Mon, March 17, 2008
A Mooretown woman was put in a “ketamine coma” after friends and strangers raised $20,000.
By SHAWN JEFFORDS, SUN MEDIA
SARNIA — Strapped to a bed in a Mexican hospital, Heather Kennedy-Redmond was battling shadows from the darkest corner of her mind.
Tubes pierced her body to feed and help her breathe, while beeping monitors registered her vital signs.
After exhausting traditional medicine, the 26-year-old Mooretown woman had travelled to Mexico for experimental treatment of chronic pain.
She has a little-known condition called reflex sympathetic dystrophy, or RSD.
The controversial treatment she underwent involved inducing a coma by flooding her body for five days with ketamine, a powerful human and veterinary anesthetic known to street users as Special K.
For the week, vivid hallucinations threatened to consume her. But a year later, the pain she endured has now eased.
Parents Linda and Paul Kennedy and husband Ken Redmond hovered over her for the week, hoping she’d emerge from the coma changed.
Looking back, Kennedy-Redmond recalls a simple gesture in that hospital room in Monterey as a revelation. “I remember holding my dad’s hand and it didn’t hurt.”
Mother Linda Kennedy describes her family as quiet.
“We’re very ordinary people. We’re not the kind of people to go through with coma treatments,” she said.
But after seven years of few answers and even fewer viable treatment options in Canada, even a radical long-shot seemed better than nothing.
“For my parents, the ketamine coma was not something they wanted to do,” Kennedy-Redmond said. “For me it was like, ‘It can’t get here fast enough. Let me do it now.’ ”
The pain of RSD first appeared following a routine injection in July 2000. She’d just had her tonsils removed and the inter-muscular shot in her right leg hurt for days.
The pain spread and grew intensified. Prescribed anti-inflammatory medication did nothing to ease it, she said.
“We went to so many doctors. They were telling me I was crazy and it was all in my head,” she said.
The changes were devastating for a woman who filled her free time at sports and preparing for 10-kilometre runs.
“Within two years it had spread across my body, from my scalp to my toes.”

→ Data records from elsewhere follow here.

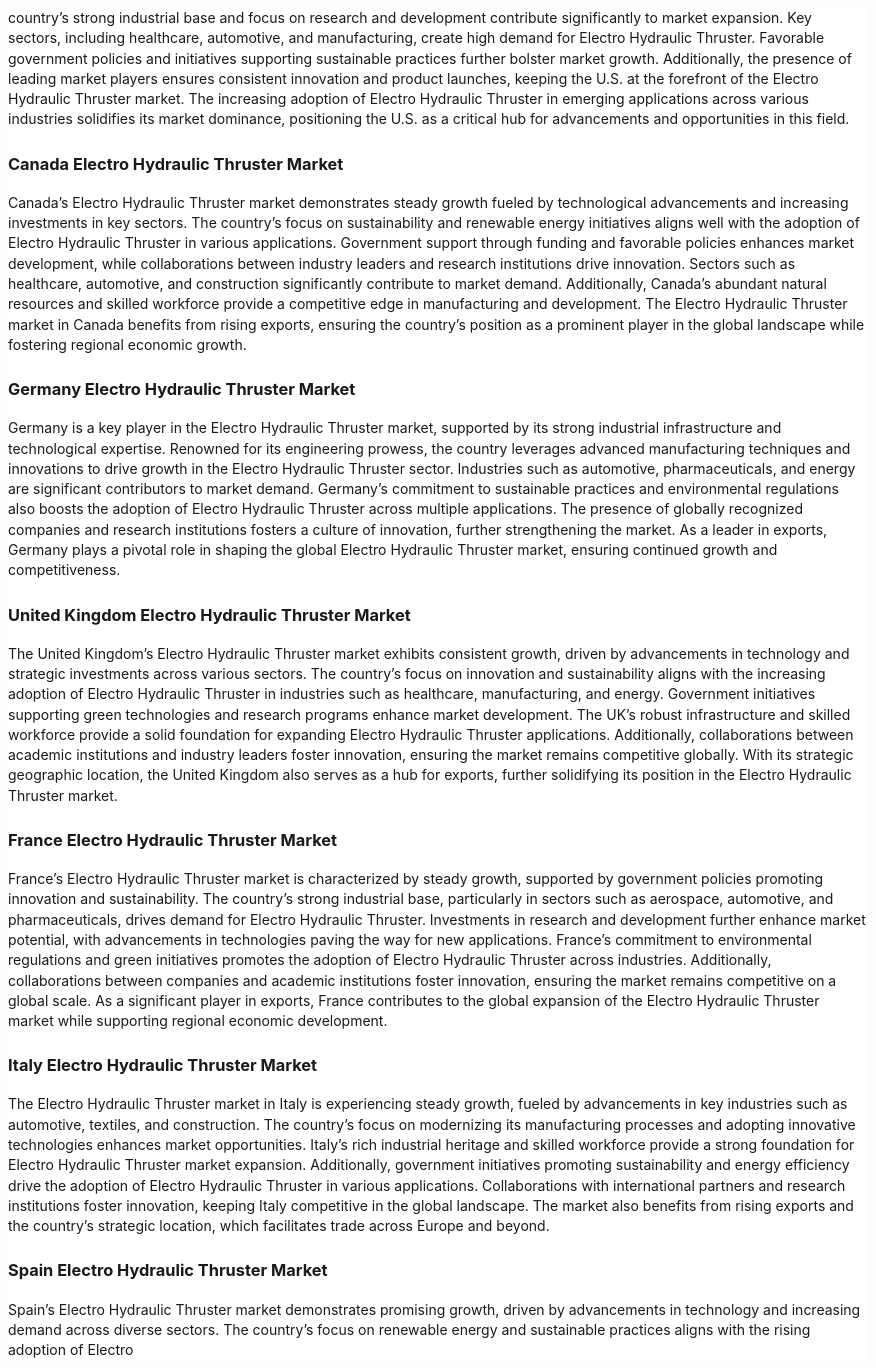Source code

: country&rsquo;s strong industrial base and focus on research and development contribute significantly to market expansion. Key sectors, including healthcare, automotive, and manufacturing, create high demand for Electro Hydraulic Thruster. Favorable government policies and initiatives supporting sustainable practices further bolster market growth. Additionally, the presence of leading market players ensures consistent innovation and product launches, keeping the U.S. at the forefront of the Electro Hydraulic Thruster market. The increasing adoption of Electro Hydraulic Thruster in emerging applications across various industries solidifies its market dominance, positioning the U.S. as a critical hub for advancements and opportunities in this field.</p><h3>Canada Electro Hydraulic Thruster Market</h3><p>Canada&rsquo;s Electro Hydraulic Thruster market demonstrates steady growth fueled by technological advancements and increasing investments in key sectors. The country&rsquo;s focus on sustainability and renewable energy initiatives aligns well with the adoption of Electro Hydraulic Thruster in various applications. Government support through funding and favorable policies enhances market development, while collaborations between industry leaders and research institutions drive innovation. Sectors such as healthcare, automotive, and construction significantly contribute to market demand. Additionally, Canada&rsquo;s abundant natural resources and skilled workforce provide a competitive edge in manufacturing and development. The Electro Hydraulic Thruster market in Canada benefits from rising exports, ensuring the country&rsquo;s position as a prominent player in the global landscape while fostering regional economic growth.</p><h3>Germany Electro Hydraulic Thruster Market</h3><p>Germany is a key player in the Electro Hydraulic Thruster market, supported by its strong industrial infrastructure and technological expertise. Renowned for its engineering prowess, the country leverages advanced manufacturing techniques and innovations to drive growth in the Electro Hydraulic Thruster sector. Industries such as automotive, pharmaceuticals, and energy are significant contributors to market demand. Germany&rsquo;s commitment to sustainable practices and environmental regulations also boosts the adoption of Electro Hydraulic Thruster across multiple applications. The presence of globally recognized companies and research institutions fosters a culture of innovation, further strengthening the market. As a leader in exports, Germany plays a pivotal role in shaping the global Electro Hydraulic Thruster market, ensuring continued growth and competitiveness.</p><h3>United Kingdom Electro Hydraulic Thruster Market</h3><p>The United Kingdom&rsquo;s Electro Hydraulic Thruster market exhibits consistent growth, driven by advancements in technology and strategic investments across various sectors. The country&rsquo;s focus on innovation and sustainability aligns with the increasing adoption of Electro Hydraulic Thruster in industries such as healthcare, manufacturing, and energy. Government initiatives supporting green technologies and research programs enhance market development. The UK&rsquo;s robust infrastructure and skilled workforce provide a solid foundation for expanding Electro Hydraulic Thruster applications. Additionally, collaborations between academic institutions and industry leaders foster innovation, ensuring the market remains competitive globally. With its strategic geographic location, the United Kingdom also serves as a hub for exports, further solidifying its position in the Electro Hydraulic Thruster market.</p><h3>France Electro Hydraulic Thruster Market</h3><p>France&rsquo;s Electro Hydraulic Thruster market is characterized by steady growth, supported by government policies promoting innovation and sustainability. The country&rsquo;s strong industrial base, particularly in sectors such as aerospace, automotive, and pharmaceuticals, drives demand for Electro Hydraulic Thruster. Investments in research and development further enhance market potential, with advancements in technologies paving the way for new applications. France&rsquo;s commitment to environmental regulations and green initiatives promotes the adoption of Electro Hydraulic Thruster across industries. Additionally, collaborations between companies and academic institutions foster innovation, ensuring the market remains competitive on a global scale. As a significant player in exports, France contributes to the global expansion of the Electro Hydraulic Thruster market while supporting regional economic development.</p><h3>Italy Electro Hydraulic Thruster Market</h3><p>The Electro Hydraulic Thruster market in Italy is experiencing steady growth, fueled by advancements in key industries such as automotive, textiles, and construction. The country&rsquo;s focus on modernizing its manufacturing processes and adopting innovative technologies enhances market opportunities. Italy&rsquo;s rich industrial heritage and skilled workforce provide a strong foundation for Electro Hydraulic Thruster market expansion. Additionally, government initiatives promoting sustainability and energy efficiency drive the adoption of Electro Hydraulic Thruster in various applications. Collaborations with international partners and research institutions foster innovation, keeping Italy competitive in the global landscape. The market also benefits from rising exports and the country&rsquo;s strategic location, which facilitates trade across Europe and beyond.</p><h3>Spain Electro Hydraulic Thruster Market</h3><p>Spain&rsquo;s Electro Hydraulic Thruster market demonstrates promising growth, driven by advancements in technology and increasing demand across diverse sectors. The country&rsquo;s focus on renewable energy and sustainable practices aligns with the rising adoption of Electro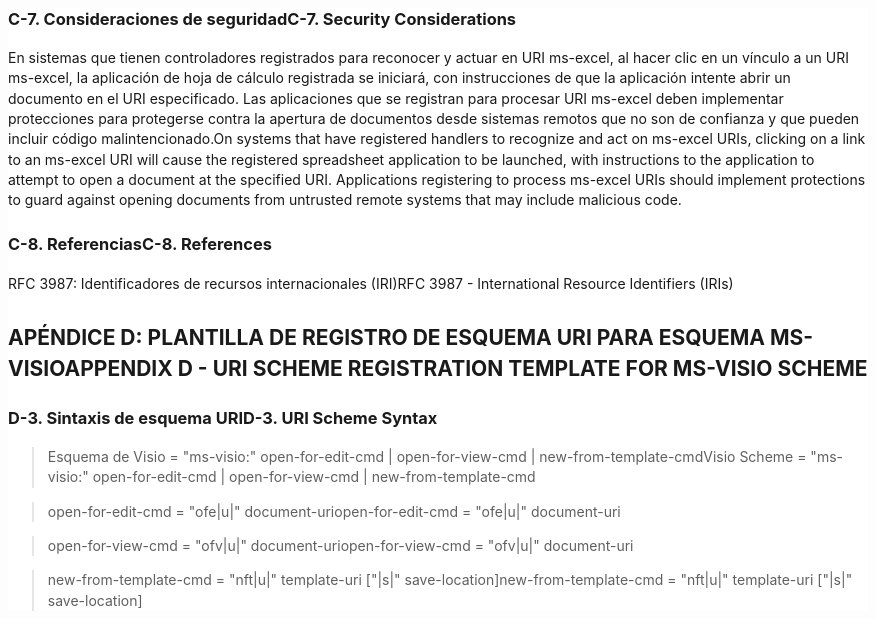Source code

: ### <a name="c-7-security-considerations"></a><span data-ttu-id="0ed59-p143">C-7. Consideraciones de seguridad</span><span class="sxs-lookup"><span data-stu-id="0ed59-p143">C-7. Security Considerations</span></span>

<span data-ttu-id="0ed59-p144">En sistemas que tienen controladores registrados para reconocer y actuar en URI ms-excel, al hacer clic en un vínculo a un URI ms-excel, la aplicación de hoja de cálculo registrada se iniciará, con instrucciones de que la aplicación intente abrir un documento en el URI especificado. Las aplicaciones que se registran para procesar URI ms-excel deben implementar protecciones para protegerse contra la apertura de documentos desde sistemas remotos que no son de confianza y que pueden incluir código malintencionado.</span><span class="sxs-lookup"><span data-stu-id="0ed59-p144">On systems that have registered handlers to recognize and act on ms-excel URIs, clicking on a link to an ms-excel URI will cause the registered spreadsheet application to be launched, with instructions to the application to attempt to open a document at the specified URI. Applications registering to process ms-excel URIs should implement protections to guard against opening documents from untrusted remote systems that may include malicious code.</span></span>
  
### <a name="c-8-references"></a><span data-ttu-id="0ed59-p145">C-8. Referencias</span><span class="sxs-lookup"><span data-stu-id="0ed59-p145">C-8. References</span></span>

<span data-ttu-id="0ed59-293">RFC 3987: Identificadores de recursos internacionales (IRI)</span><span class="sxs-lookup"><span data-stu-id="0ed59-293">RFC 3987 - International Resource Identifiers (IRIs)</span></span>  
  
## <a name="appendix-d---uri-scheme-registration-template-for-ms-visio-scheme"></a><span data-ttu-id="0ed59-294">APÉNDICE D: PLANTILLA DE REGISTRO DE ESQUEMA URI PARA ESQUEMA MS-VISIO</span><span class="sxs-lookup"><span data-stu-id="0ed59-294">APPENDIX D - URI SCHEME REGISTRATION TEMPLATE FOR MS-VISIO SCHEME</span></span>
<span data-ttu-id="0ed59-295"><a name="bk_addresources"> </a></span><span class="sxs-lookup"><span data-stu-id="0ed59-295"><a name="bk_addresources"> </a></span></span>

### <a name="d-3-uri-scheme-syntax"></a><span data-ttu-id="0ed59-p146">D-3. Sintaxis de esquema URI</span><span class="sxs-lookup"><span data-stu-id="0ed59-p146">D-3. URI Scheme Syntax</span></span>

> <span data-ttu-id="0ed59-298">Esquema de Visio = "ms-visio:" open-for-edit-cmd | open-for-view-cmd | new-from-template-cmd</span><span class="sxs-lookup"><span data-stu-id="0ed59-298">Visio Scheme = "ms-visio:" open-for-edit-cmd | open-for-view-cmd | new-from-template-cmd</span></span>
    
> <span data-ttu-id="0ed59-299">open-for-edit-cmd = "ofe|u|" document-uri</span><span class="sxs-lookup"><span data-stu-id="0ed59-299">open-for-edit-cmd = "ofe|u|" document-uri</span></span>
    
> <span data-ttu-id="0ed59-300">open-for-view-cmd = "ofv|u|" document-uri</span><span class="sxs-lookup"><span data-stu-id="0ed59-300">open-for-view-cmd = "ofv|u|" document-uri</span></span>
    
> <span data-ttu-id="0ed59-301">new-from-template-cmd = "nft|u|" template-uri ["|s|" save-location]</span><span class="sxs-lookup"><span data-stu-id="0ed59-301">new-from-template-cmd = "nft|u|" template-uri ["|s|" save-location]</span></span>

In desperation the Kennedys turned to the Internet, searching for anything that matched the symptoms. In 2003 they found a doctor in Vero Beach, Fla., who treated chronic pain, and booked an appointment.
With diagnosis came shocking news: RSD has no cure.
“We just kept saying, there’s always hope,” said Linda Kennedy.
Her daughter began travelling to Hamilton every three weeks for nerve blocks and epidurals, adding 30 needles to a daily regimen of 17 pills.
The treatments threatened to do irreparable harm to Kennedy-Redmond’s body. Worse yet, the pain kept increasing.
Eventually the Kennedys’ research led to ketamine. They read a single, low-dose treatment was showing promise. Another more radical “ketamine coma” left some patients in trials pain-free.
The U.S. Food and Drug Administration hasn’t approved the treatment, but a doctor in Mexico had secured the drug from German physicians.
“My parents didn’t tell me about it,” Kennedy-Redmond said. “They were good about it, because they didn’t want me to get my hopes up and be excited and then be shot down.”
Paul and Linda Kennedy talked to patients who’d had the treatment and doctors who administered it. But the wait list for a low-dose treatment was about 250 names and the first opening a decade away.
Family, friends, co-workers and strangers raised $20,000 for the $50,000 treatment cost.
“There are just so many people to thank,” Heather said.
They flew to Mexico last March. Heather returned feeling weak but different.
A year later, she’s “60 per cent” better. Though she’ll never be cured, she expects to be symptom-free soon. Not everyone responds to the treatments, she cautioned.